Yaptıkları alçakçaydı ama o tezgahı bir şekilde kanuna, kurala uydurup minareye kılıfı giydiriyorlardı.
Özellikle 15 Temmuz sonrası KHK ve Olağanüstü Hal ortamında iktidarın böyle “inceliklerle” kaybedecek zamanı yoktu. Cemaat soru çalarak kendi ağını kurarken hükümet “sözlü mülakatlarla” kendi ağını örüyor.
Bunun yarattığı sonuçlar ise liyakatlı olmayı değil bağlantılı olmayı önemli kılıyor. Yani “Ne bildiğin değil, kimi tanıdığın önemlidir” özdeyişi her geçen gün toplum tarafından daha çok benimsenir oluyor.
“Ankara’da dayısı olmayan” milyonlar ise her geçen gün kendi devletleriyle duygusal kopuş yaşıyorlar.
Özellikle son yıllarda yaşanan beyin göçünün en önemli tetikleyicisi ise şüphesiz ki kayırmacılıktır.
Türkiye de şu anda yaşanan nepotizmi bir piramit olarak düşündüğümüzde en üstte “aileden olmak” varken en altta Türk-Sünni-Müslüman olmak zemini vardır.

****************************************

■ **Alıştırmalar**:
a) Alıntıya göre son yıllarda yaşanan beyin göçünün en önemli tetikleyicisi nedir?
b) Alıntının "Özellikle 15 Temmuz" sözlerini içeren ifadeyle açılıp "olmak zemini vardır." sözleriyle kapanan bölümünü, "piramit" yerine "merdiven" koyarak yeniden yazın.
c) Alıntıda tırnak işareti içinde verilen ifadelerin tamamını sıralayın.
Buradaki veriler alıntıdan bağımsız, ayrı bir malzemedir.

■ **Veri kesiti**:
****************************************

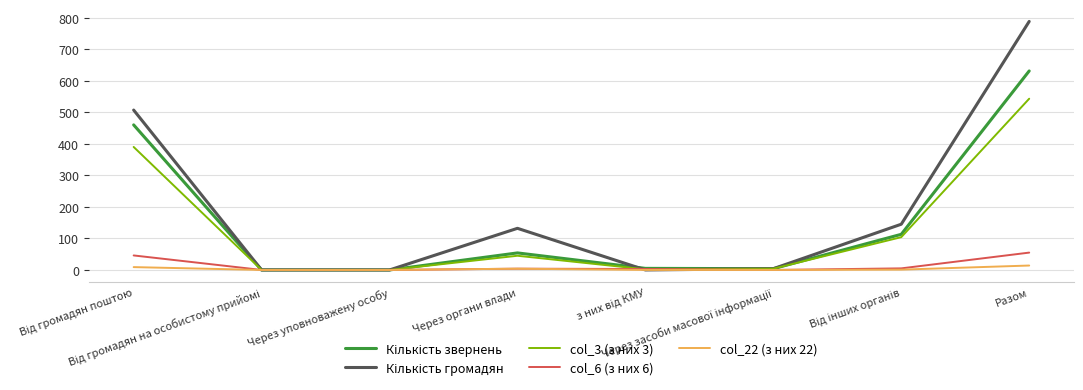

What is the spread (max minus min) of values at Від громадян поштою?

498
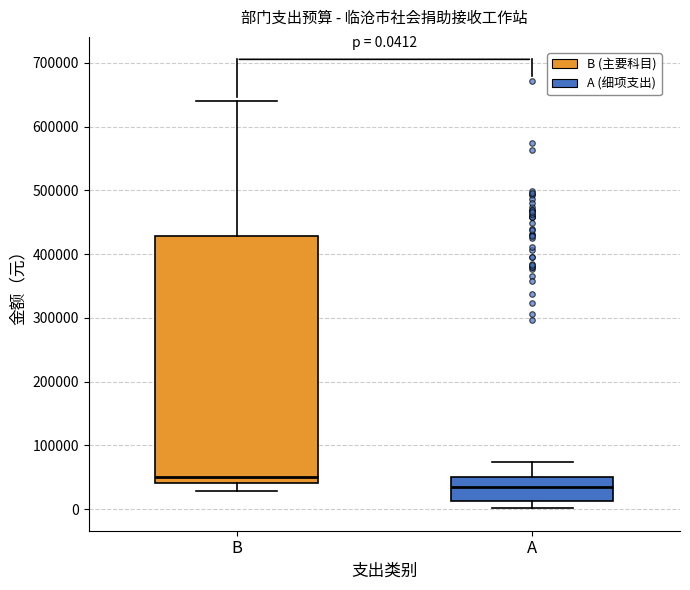

Which box is the tallest, from its lower edge to its upper edge?

B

****************************************

■ **Çözümler**:
a) Kayırmacılıktır.

b)
Özellikle 15 Temmuz sonrası KHK ve Olağanüstü Hal ortamında iktidarın böyle “inceliklerle” kaybedecek zamanı yoktu. Cemaat soru çalarak kendi ağını kurarken hükümet “sözlü mülakatlarla” kendi ağını örüyor.
Bunun yarattığı sonuçlar ise liyakatlı olmayı değil bağlantılı olmayı önemli kılıyor. Yani “Ne bildiğin değil, kimi tanıdığın önemlidir” özdeyişi her geçen gün toplum tarafından daha çok benimsenir oluyor.
“Ankara’da dayısı olmayan” milyonlar ise her geçen gün kendi devletleriyle duygusal kopuş yaşıyorlar.
Özellikle son yıllarda yaşanan beyin göçünün en önemli tetikleyicisi ise şüphesiz ki kayırmacılıktır.
Türkiye de şu anda yaşanan nepotizmi bir merdiven olarak düşündüğümüzde en üstte “aileden olmak” varken en altta Türk-Sünni-Müslüman olmak zemini vardır.

c) “inceliklerle”, “sözlü mülakatlarla”, “Ne bildiğin değil, kimi tanıdığın önemlidir”, “Ankara’da dayısı olmayan”, “aileden olmak”